== Exercise materials ==
┄┄┄┄┄┄┄┄┄┄┄┄┄┄┄┄┄┄┄┄
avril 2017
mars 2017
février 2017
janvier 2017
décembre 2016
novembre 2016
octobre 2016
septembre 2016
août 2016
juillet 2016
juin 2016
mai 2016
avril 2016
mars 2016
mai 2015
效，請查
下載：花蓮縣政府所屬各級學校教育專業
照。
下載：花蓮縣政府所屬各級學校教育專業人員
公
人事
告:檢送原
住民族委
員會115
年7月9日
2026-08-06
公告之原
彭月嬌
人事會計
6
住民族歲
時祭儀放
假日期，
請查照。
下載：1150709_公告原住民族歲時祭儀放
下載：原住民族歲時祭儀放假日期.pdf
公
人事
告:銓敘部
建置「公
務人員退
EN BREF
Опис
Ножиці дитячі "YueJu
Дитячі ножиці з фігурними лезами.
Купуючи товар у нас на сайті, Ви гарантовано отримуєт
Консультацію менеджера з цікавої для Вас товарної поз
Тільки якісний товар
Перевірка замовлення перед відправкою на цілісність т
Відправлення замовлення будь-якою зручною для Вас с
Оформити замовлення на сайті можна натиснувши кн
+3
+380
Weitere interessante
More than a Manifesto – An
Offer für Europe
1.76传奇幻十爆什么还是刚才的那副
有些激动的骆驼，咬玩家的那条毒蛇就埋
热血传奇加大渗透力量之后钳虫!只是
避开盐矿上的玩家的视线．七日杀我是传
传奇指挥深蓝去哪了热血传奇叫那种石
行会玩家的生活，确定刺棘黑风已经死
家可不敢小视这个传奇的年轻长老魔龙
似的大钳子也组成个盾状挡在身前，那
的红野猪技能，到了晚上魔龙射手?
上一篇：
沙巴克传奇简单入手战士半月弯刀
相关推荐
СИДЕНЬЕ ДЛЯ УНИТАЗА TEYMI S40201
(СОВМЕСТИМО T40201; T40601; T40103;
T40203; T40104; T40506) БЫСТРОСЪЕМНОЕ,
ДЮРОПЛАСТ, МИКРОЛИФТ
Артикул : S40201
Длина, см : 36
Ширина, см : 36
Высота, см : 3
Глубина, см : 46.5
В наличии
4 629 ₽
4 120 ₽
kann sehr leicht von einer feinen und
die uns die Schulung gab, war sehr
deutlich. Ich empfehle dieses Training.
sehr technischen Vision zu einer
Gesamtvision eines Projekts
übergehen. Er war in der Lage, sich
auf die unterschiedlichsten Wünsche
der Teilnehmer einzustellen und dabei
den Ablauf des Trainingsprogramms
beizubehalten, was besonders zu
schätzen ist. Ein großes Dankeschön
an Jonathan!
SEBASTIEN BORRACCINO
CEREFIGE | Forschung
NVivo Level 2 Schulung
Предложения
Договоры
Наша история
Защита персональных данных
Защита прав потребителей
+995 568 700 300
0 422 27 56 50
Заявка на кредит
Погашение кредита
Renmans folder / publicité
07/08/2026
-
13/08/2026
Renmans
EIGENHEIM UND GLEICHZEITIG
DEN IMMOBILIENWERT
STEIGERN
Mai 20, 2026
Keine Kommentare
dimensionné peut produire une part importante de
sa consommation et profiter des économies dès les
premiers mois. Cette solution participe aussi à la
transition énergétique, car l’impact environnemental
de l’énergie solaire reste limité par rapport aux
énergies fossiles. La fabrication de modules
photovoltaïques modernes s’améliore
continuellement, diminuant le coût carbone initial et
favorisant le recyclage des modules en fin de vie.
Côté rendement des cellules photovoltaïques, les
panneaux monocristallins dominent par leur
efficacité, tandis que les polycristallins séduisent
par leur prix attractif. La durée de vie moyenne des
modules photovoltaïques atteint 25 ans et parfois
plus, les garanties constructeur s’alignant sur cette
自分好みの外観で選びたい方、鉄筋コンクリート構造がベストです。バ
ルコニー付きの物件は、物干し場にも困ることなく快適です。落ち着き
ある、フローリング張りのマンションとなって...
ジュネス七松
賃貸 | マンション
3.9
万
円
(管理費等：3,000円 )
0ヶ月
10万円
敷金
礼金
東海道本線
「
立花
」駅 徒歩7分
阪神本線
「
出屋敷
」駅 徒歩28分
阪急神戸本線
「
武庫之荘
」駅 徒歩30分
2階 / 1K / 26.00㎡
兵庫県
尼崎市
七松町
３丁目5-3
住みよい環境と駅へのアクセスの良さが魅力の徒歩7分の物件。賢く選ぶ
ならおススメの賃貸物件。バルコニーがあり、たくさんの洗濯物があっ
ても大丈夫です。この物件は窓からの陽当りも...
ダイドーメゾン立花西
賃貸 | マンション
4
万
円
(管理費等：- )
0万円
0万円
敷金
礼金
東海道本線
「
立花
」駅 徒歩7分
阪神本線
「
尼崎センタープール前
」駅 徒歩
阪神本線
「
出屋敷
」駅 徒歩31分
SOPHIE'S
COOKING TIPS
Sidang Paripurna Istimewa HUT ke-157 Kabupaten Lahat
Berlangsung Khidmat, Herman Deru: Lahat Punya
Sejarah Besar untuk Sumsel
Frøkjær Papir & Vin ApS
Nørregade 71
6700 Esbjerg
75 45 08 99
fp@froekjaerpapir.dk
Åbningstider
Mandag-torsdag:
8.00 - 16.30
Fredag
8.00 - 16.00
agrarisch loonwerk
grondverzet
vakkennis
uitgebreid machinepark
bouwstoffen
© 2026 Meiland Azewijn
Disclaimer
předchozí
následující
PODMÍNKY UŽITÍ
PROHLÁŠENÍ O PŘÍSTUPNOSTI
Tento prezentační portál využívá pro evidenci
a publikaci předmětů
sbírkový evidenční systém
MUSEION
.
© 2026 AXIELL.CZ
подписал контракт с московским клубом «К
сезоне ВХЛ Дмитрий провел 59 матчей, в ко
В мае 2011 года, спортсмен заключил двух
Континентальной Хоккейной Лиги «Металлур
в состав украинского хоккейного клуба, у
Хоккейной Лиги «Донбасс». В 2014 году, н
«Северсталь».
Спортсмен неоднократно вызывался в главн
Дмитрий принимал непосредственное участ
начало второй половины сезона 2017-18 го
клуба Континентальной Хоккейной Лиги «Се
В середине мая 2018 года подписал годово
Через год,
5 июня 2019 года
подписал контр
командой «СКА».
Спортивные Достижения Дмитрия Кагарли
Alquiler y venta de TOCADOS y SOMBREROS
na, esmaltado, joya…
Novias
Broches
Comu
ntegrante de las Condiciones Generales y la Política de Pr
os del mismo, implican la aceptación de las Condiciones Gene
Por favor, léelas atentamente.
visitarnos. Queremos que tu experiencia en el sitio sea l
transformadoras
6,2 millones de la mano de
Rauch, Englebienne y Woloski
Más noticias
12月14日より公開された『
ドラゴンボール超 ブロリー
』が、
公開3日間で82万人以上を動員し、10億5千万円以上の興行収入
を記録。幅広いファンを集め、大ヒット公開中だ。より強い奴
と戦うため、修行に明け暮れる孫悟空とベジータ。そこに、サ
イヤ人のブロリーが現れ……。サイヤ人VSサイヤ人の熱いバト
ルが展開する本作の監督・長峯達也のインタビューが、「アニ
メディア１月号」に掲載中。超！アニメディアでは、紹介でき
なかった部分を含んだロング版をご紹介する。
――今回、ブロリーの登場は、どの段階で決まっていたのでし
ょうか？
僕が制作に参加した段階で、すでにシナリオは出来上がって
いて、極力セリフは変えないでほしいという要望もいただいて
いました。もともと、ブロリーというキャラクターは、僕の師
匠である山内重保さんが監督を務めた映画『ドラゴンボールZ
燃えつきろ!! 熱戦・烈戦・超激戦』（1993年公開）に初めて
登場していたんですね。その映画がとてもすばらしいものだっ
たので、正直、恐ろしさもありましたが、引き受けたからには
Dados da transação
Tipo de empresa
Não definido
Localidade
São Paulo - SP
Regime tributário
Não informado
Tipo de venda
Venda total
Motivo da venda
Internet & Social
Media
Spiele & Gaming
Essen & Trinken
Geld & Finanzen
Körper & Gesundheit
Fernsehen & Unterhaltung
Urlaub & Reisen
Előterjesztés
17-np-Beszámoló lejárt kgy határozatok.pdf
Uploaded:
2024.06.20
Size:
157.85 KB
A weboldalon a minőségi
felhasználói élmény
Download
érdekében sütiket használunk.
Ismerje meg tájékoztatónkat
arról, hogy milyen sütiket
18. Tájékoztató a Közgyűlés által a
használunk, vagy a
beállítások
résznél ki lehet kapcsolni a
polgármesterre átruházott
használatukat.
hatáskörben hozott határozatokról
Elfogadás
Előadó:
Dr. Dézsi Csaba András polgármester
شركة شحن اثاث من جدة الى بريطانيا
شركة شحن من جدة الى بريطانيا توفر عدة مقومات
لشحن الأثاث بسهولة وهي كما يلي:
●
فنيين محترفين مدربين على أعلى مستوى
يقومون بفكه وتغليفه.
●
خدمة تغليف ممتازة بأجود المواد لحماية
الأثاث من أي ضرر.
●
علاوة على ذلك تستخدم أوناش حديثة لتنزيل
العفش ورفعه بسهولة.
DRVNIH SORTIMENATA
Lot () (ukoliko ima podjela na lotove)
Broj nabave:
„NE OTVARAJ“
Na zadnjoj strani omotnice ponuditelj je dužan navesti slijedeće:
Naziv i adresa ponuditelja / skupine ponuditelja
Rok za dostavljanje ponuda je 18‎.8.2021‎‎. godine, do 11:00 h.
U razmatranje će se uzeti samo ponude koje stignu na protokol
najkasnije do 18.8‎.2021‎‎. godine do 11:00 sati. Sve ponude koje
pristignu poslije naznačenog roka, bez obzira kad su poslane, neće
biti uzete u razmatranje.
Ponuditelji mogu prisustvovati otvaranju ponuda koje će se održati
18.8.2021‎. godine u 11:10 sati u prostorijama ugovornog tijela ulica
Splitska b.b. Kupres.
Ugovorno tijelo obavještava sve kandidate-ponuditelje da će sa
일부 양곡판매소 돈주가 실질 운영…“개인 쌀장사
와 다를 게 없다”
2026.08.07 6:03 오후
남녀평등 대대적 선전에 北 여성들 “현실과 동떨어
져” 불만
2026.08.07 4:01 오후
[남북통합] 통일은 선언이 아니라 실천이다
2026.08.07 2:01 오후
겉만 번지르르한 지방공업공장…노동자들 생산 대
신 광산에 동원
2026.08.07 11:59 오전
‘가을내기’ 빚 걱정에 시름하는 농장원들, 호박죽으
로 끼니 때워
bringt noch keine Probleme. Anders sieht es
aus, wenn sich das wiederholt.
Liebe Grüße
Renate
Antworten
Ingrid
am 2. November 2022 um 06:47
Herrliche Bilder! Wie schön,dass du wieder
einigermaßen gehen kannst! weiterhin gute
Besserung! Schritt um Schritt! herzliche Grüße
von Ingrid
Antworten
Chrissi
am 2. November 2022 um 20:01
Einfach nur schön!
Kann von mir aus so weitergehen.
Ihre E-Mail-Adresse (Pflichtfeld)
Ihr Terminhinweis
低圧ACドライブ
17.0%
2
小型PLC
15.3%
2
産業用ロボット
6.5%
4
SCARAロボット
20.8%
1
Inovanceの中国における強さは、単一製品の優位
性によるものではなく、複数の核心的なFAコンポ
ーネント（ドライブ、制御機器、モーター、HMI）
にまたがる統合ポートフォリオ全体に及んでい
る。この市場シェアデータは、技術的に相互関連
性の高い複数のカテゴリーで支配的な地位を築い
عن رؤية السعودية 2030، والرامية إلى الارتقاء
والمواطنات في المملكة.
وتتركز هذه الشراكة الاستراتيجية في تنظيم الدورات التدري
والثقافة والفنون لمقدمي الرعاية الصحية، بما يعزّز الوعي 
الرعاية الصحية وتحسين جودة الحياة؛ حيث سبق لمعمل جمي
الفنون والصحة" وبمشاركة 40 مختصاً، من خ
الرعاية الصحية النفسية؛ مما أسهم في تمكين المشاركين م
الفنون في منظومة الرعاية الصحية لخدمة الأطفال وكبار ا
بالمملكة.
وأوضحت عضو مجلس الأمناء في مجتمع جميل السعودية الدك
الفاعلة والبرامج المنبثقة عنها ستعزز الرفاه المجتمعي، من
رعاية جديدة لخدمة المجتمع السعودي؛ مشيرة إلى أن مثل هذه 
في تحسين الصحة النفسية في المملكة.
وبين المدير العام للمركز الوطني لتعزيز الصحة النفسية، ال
┄┄┄┄┄┄┄┄┄┄┄┄┄┄┄┄┄┄┄┄
== Task statement ==
Search the data for the string "ponude". List each line that has it.

== Result ==
U razmatranje će se uzeti samo ponude koje stignu na protokol
najkasnije do 18.8‎.2021‎‎. godine do 11:00 sati. Sve ponude koje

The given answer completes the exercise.